Make a tally of the lines in the records that include the string "import", and give only that number.

Top of Given entries

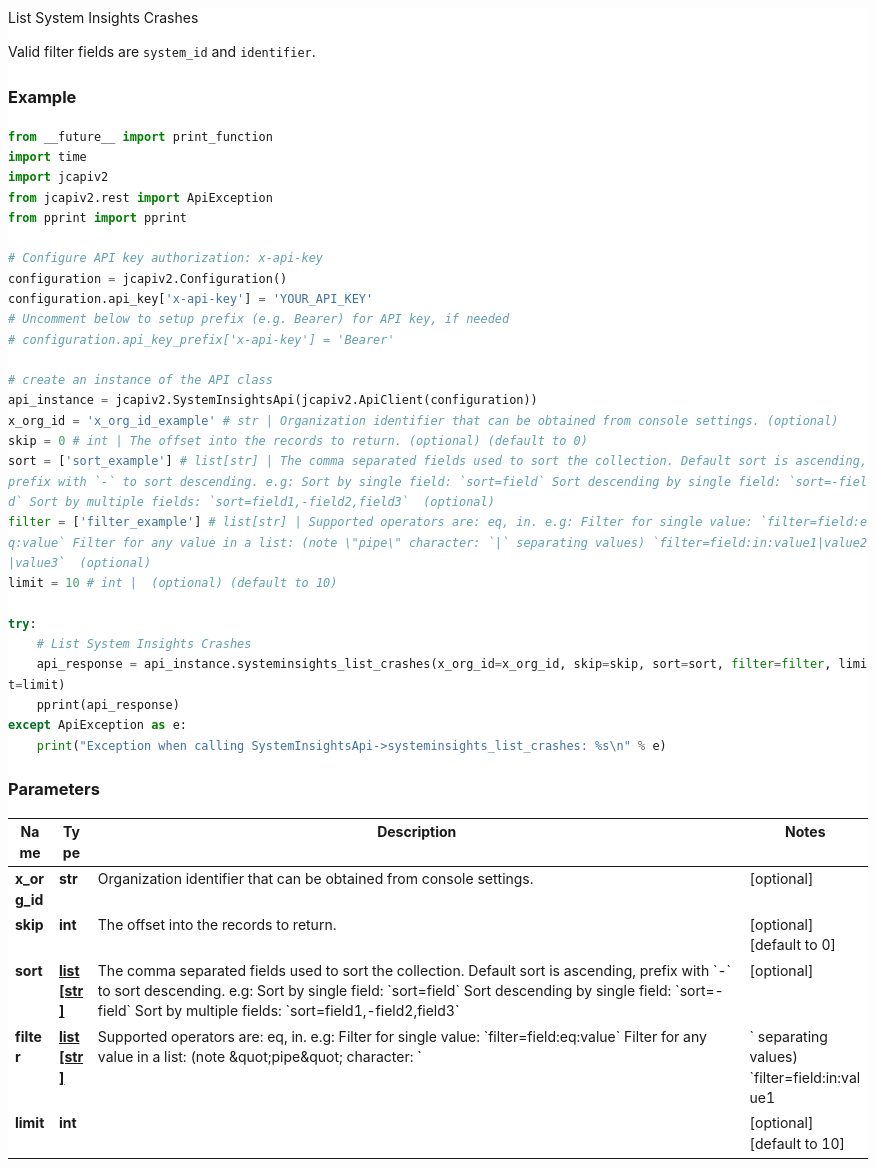 List System Insights Crashes

Valid filter fields are `system_id` and `identifier`.

### Example
```python
from __future__ import print_function
import time
import jcapiv2
from jcapiv2.rest import ApiException
from pprint import pprint

# Configure API key authorization: x-api-key
configuration = jcapiv2.Configuration()
configuration.api_key['x-api-key'] = 'YOUR_API_KEY'
# Uncomment below to setup prefix (e.g. Bearer) for API key, if needed
# configuration.api_key_prefix['x-api-key'] = 'Bearer'

# create an instance of the API class
api_instance = jcapiv2.SystemInsightsApi(jcapiv2.ApiClient(configuration))
x_org_id = 'x_org_id_example' # str | Organization identifier that can be obtained from console settings. (optional)
skip = 0 # int | The offset into the records to return. (optional) (default to 0)
sort = ['sort_example'] # list[str] | The comma separated fields used to sort the collection. Default sort is ascending, prefix with `-` to sort descending. e.g: Sort by single field: `sort=field` Sort descending by single field: `sort=-field` Sort by multiple fields: `sort=field1,-field2,field3`  (optional)
filter = ['filter_example'] # list[str] | Supported operators are: eq, in. e.g: Filter for single value: `filter=field:eq:value` Filter for any value in a list: (note \"pipe\" character: `|` separating values) `filter=field:in:value1|value2|value3`  (optional)
limit = 10 # int |  (optional) (default to 10)

try:
    # List System Insights Crashes
    api_response = api_instance.systeminsights_list_crashes(x_org_id=x_org_id, skip=skip, sort=sort, filter=filter, limit=limit)
    pprint(api_response)
except ApiException as e:
    print("Exception when calling SystemInsightsApi->systeminsights_list_crashes: %s\n" % e)
```

### Parameters

Name | Type | Description  | Notes
------------- | ------------- | ------------- | -------------
 **x_org_id** | **str**| Organization identifier that can be obtained from console settings. | [optional] 
 **skip** | **int**| The offset into the records to return. | [optional] [default to 0]
 **sort** | [**list[str]**](str.md)| The comma separated fields used to sort the collection. Default sort is ascending, prefix with &#x60;-&#x60; to sort descending. e.g: Sort by single field: &#x60;sort&#x3D;field&#x60; Sort descending by single field: &#x60;sort&#x3D;-field&#x60; Sort by multiple fields: &#x60;sort&#x3D;field1,-field2,field3&#x60;  | [optional] 
 **filter** | [**list[str]**](str.md)| Supported operators are: eq, in. e.g: Filter for single value: &#x60;filter&#x3D;field:eq:value&#x60; Filter for any value in a list: (note \&quot;pipe\&quot; character: &#x60;|&#x60; separating values) &#x60;filter&#x3D;field:in:value1|value2|value3&#x60;  | [optional] 
 **limit** | **int**|  | [optional] [default to 10]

Bottom of Given entries

Answer to the exercise:
5